Sobre los gradientes…

Leí hace unos pocos días un artículo (enlace) sobre las consecuencias del ruido en una señal. En general, pensamos que el ruido es malo, pero este artículo me iluminó en que también se puede sacar provecho de él y me puso a pensar acerca de algo muy de moda ahora en el mundo del diseño gráfico. ¿Y en qué consiste, esto a lo que me he atrevido a llamar “gradientes texturizados”? Pues en agregar un poco de ruido blanco a una imagen que, obviamente, es un gradiente.

Al principio pensaba que era una especie de alternativa al vintage que reina en muchos lugares, pero leyendo este artículo me di cuenta de que además podía tener una razón científica. No sé si haya sido una técnica pensada, o más bien que los diseñadores la han descubierto por ensayo y error, pero el asunto es que funciona, se ve bien y la usan en muchos lugares, por ejemplo Facebook en sus aplicaciones móbiles:

Facebook

Si han seguido el enlace del artículo que les comenté antes, habrán visto que el ruido “disimula” la falta de precisión en la profundidad de color, es decir, se disimulan los saltos entre dos tonos “consecutivos” que, por baja calidad, están realmente muy distantes.

Por otra parte, cuando se hacen gradientes (y creo que todos hemos vivido eso), hay veces donde “se notan” los saltos, especialmente si el gradiente es circular, si los colores son oscuros, si los tonos con los que se hace el gradiente son parecidos o si el salto es muy brusco. A este fenómeno se le denomina posterización.

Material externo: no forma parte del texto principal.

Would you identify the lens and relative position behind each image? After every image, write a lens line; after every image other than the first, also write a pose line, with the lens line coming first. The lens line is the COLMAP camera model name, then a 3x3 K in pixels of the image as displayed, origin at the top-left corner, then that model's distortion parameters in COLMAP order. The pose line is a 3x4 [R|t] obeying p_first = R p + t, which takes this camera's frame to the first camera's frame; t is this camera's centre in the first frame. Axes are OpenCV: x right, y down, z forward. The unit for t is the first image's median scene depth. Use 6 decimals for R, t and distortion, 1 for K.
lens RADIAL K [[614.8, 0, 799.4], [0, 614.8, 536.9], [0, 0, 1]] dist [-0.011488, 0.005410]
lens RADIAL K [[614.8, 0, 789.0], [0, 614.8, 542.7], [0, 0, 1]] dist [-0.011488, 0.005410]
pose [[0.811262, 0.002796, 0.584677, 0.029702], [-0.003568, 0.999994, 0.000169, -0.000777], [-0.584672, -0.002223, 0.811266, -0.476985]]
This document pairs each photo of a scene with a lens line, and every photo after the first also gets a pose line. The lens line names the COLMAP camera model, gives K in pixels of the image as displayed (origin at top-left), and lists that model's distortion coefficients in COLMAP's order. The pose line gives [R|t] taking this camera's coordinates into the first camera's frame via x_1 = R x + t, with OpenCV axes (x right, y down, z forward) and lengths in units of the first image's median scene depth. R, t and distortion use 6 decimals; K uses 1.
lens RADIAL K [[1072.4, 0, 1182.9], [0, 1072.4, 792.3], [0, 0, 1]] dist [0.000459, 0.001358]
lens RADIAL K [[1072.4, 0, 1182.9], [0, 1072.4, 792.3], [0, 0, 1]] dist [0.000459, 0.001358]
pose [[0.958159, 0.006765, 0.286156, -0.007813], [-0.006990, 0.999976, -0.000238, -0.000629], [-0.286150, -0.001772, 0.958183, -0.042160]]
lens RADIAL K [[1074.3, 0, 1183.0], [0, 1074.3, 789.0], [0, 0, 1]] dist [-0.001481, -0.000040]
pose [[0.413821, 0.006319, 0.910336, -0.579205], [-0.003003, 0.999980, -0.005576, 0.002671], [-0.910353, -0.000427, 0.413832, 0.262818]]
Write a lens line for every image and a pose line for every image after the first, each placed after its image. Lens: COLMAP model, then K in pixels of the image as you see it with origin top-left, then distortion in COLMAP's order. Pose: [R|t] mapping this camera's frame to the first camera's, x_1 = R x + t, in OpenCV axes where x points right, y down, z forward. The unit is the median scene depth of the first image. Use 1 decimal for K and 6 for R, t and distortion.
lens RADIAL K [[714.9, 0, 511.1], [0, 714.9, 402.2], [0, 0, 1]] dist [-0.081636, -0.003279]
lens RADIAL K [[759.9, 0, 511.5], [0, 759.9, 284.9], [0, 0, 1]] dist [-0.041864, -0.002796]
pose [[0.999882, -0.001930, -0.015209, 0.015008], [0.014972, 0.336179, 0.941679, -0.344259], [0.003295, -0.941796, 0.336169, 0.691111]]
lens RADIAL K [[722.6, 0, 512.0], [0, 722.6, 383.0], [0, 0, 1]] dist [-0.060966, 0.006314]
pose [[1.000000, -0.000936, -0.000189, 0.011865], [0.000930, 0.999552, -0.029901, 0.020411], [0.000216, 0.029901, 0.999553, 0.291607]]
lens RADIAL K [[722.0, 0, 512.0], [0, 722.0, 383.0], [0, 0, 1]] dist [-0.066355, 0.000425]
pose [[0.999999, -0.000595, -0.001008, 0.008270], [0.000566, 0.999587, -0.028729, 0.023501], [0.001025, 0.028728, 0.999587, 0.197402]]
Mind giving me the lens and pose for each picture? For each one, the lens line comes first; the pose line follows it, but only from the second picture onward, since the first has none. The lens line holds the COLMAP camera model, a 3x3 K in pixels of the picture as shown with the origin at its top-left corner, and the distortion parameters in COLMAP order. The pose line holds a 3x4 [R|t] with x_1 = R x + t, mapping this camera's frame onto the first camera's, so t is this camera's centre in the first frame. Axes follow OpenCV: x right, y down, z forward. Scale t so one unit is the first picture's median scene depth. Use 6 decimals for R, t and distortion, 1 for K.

Pues bien, agregando un poco de ruido blanco (muy poco, menos de 1% suele ser suficiente) se disimula dicha pérdida, permitiendo al diseñador crear gradientes suaves y sutiles sin comprometer la calidad de su trabajo. En castellano este efecto se conoce como “tramado” (dithering en inglés, Wikipedia). Este mecanismo se usa en muchos otros lugares para crear más colores de los que realmente se dispone, tales como algunas impresoras y modos gráficos con poca profundidad de color.

Para concluir el post, les dejo dos imágenes para que comparen: la de la izquierda tiene únicamente el gradiente, mientras que la de la derecha se le ha aplicado un 0.6% de ruido). El efecto es muy sutil en este caso, puesto que he tratado de hacer un gradiente como el que usaría en un diseño real, y no uno especial para mostrar la diferencia, pero aún así es posible captar las líneas en el primero (especialmente hacia las esquinas inferiores), mientras que el segundo es bastante más difícil (por no decir imposible). La contrapartida de este efecto es que deja menos margen de maniobra a los algoritmos de compresión y las imágenes resultantes son más pesadas.